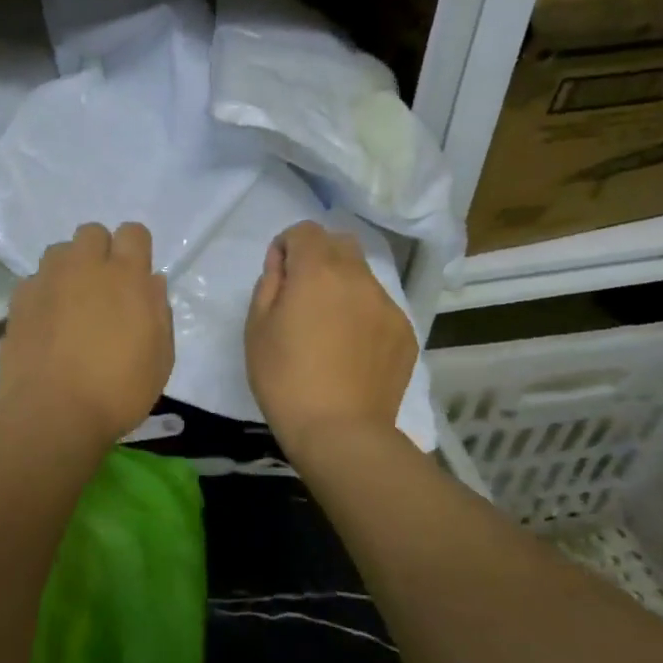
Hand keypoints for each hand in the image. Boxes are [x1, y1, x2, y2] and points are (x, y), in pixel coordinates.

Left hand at [0, 222, 173, 445]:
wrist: (51, 413)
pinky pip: (35, 280)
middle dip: (100, 252)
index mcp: (126, 276)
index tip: (136, 277)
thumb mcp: (160, 357)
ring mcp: (47, 280)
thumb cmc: (118, 390)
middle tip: (103, 289)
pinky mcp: (19, 300)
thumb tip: (150, 282)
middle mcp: (84, 267)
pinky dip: (44, 293)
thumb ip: (158, 311)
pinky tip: (47, 324)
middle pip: (92, 233)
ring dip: (70, 268)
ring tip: (72, 302)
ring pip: (59, 252)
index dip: (136, 250)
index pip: (133, 232)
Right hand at [245, 221, 415, 455]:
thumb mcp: (257, 328)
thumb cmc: (285, 379)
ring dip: (343, 285)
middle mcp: (358, 277)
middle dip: (319, 256)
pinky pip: (379, 307)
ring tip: (330, 326)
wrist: (340, 432)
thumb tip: (282, 264)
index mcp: (317, 272)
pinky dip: (363, 314)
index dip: (287, 245)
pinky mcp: (405, 332)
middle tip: (303, 293)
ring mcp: (387, 304)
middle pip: (341, 243)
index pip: (305, 230)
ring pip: (363, 275)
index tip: (279, 273)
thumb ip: (269, 284)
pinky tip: (352, 350)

---

Find how many lines of the entries contain "thumb". Respond with the number only.

8